How to Tell a Patient You No Longer Accept Their Insurance Planvision plan changes

How you decide to communicate these changes with your patients is up to you. Your first reaction might be to send a mass email or letter communication to your patients covered by this plan letting them know you are no longer in-network or accepting "plan a". While this might seem like the quickest and most painless way to communicate, you could risk losing customers that wouldn't be affected by the change.

For example, what about the patients who are due to come back to your office, but have changed jobs and now fall onto another plan that you do support. Or, what if their current employer switches plans? With instances like these, you could be causing concern or confusion for patients when there doesn't need to be. No matter how you word your letter, letting them know you no longer accept their plan, without engaging in a conversation with them, will most likely cause them to find a new doctor.

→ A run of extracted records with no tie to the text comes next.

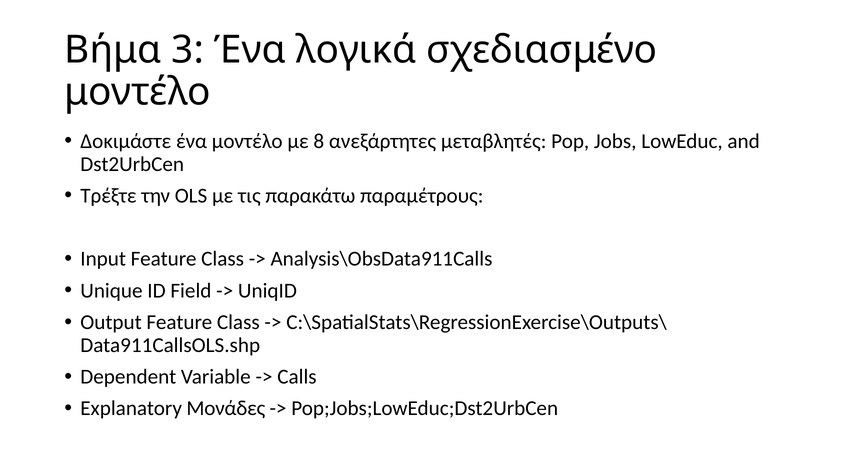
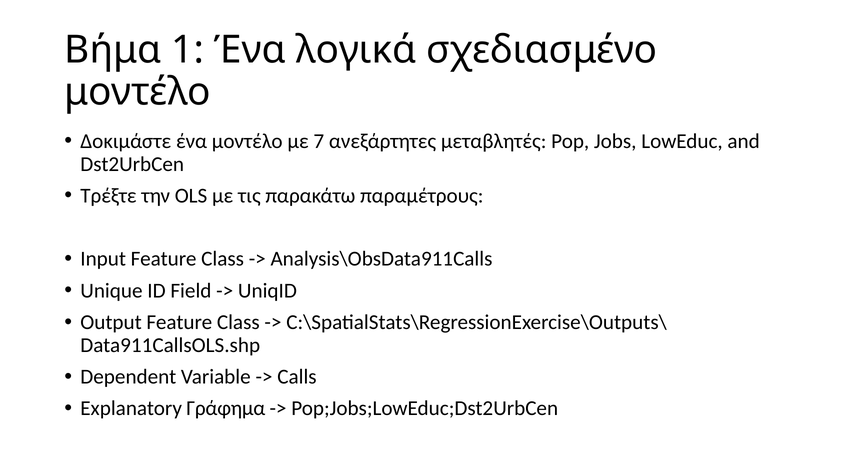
3: 3 -> 1
8: 8 -> 7
Μονάδες: Μονάδες -> Γράφημα
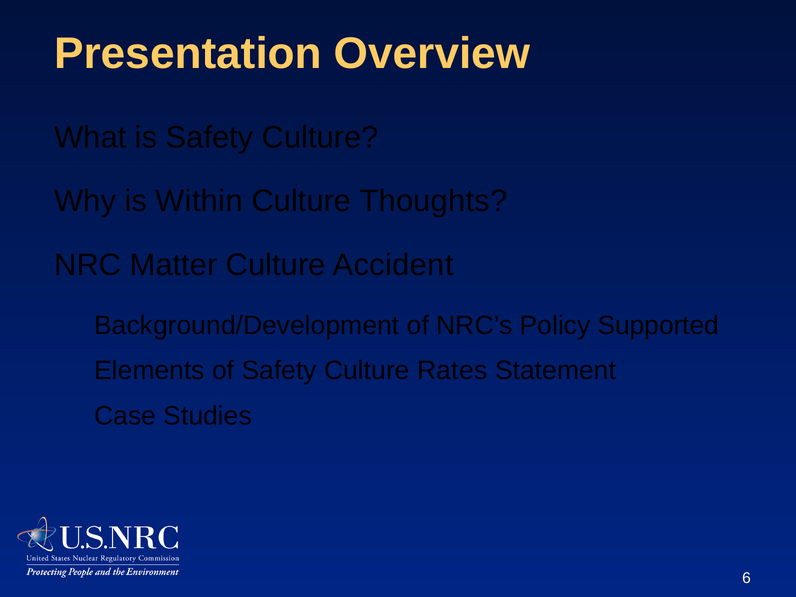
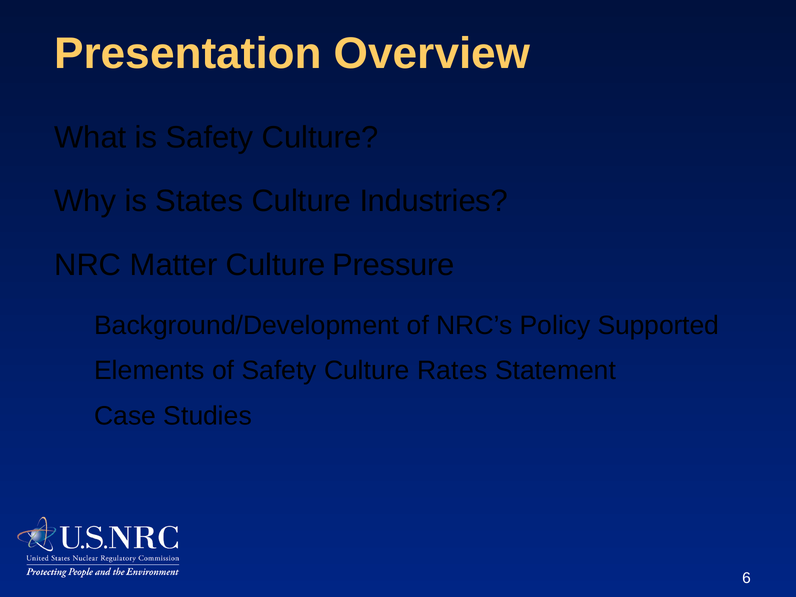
Within: Within -> States
Thoughts: Thoughts -> Industries
Accident: Accident -> Pressure
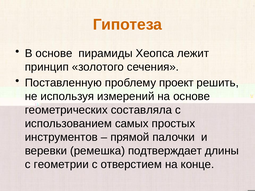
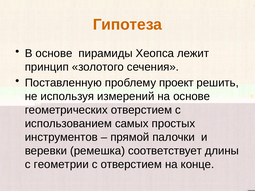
геометрических составляла: составляла -> отверстием
подтверждает: подтверждает -> соответствует
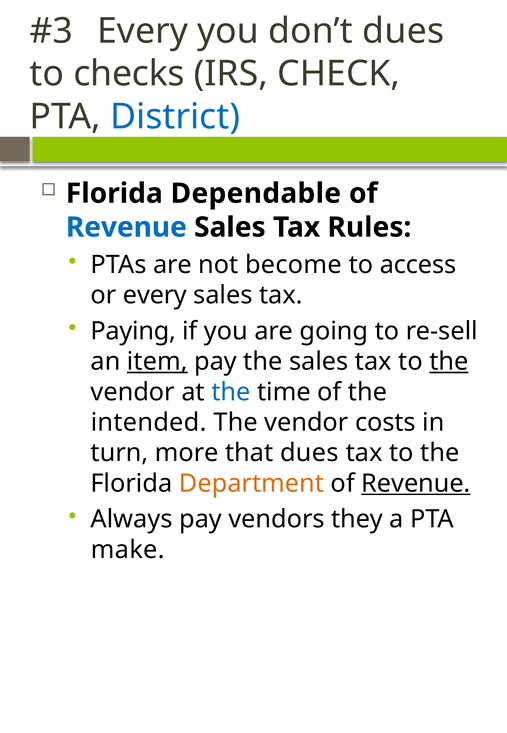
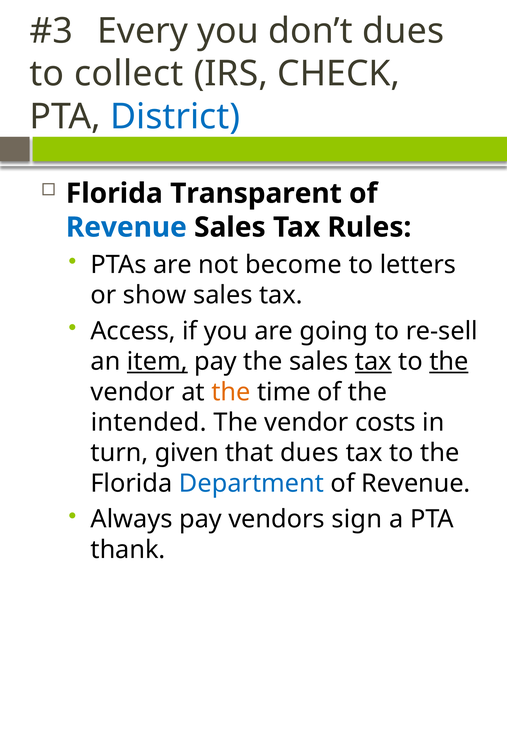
checks: checks -> collect
Dependable: Dependable -> Transparent
access: access -> letters
or every: every -> show
Paying: Paying -> Access
tax at (373, 361) underline: none -> present
the at (231, 392) colour: blue -> orange
more: more -> given
Department colour: orange -> blue
Revenue at (416, 483) underline: present -> none
they: they -> sign
make: make -> thank
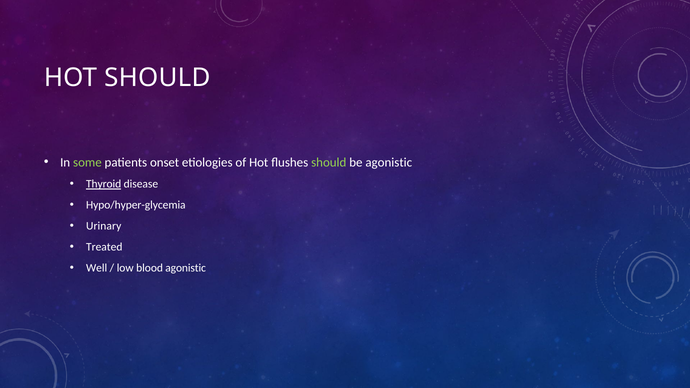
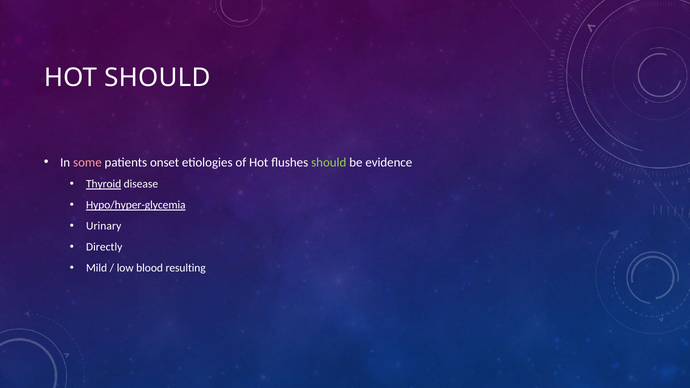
some colour: light green -> pink
be agonistic: agonistic -> evidence
Hypo/hyper-glycemia underline: none -> present
Treated: Treated -> Directly
Well: Well -> Mild
blood agonistic: agonistic -> resulting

Having a conversation with each patient when they call to schedule their next appointment could help you maintain patients with the plans you no longer carry. When patients historically on a plan you no longer carry call to schedule their appointment your front desk team can confirm their current plan, and have a script prepared ahead of time on how to manage the conversation with your patients. Having a script will help prepare your team to address patient concerns and inform them on how insurance billing and payment for their visit will work this time around. Having the opportunity to engage in an open diaglogue with your patients will give you a better chance to hang on to some of those patients.

How have you managed this scenario in the past? We'd love to hear from your experiences in the comments.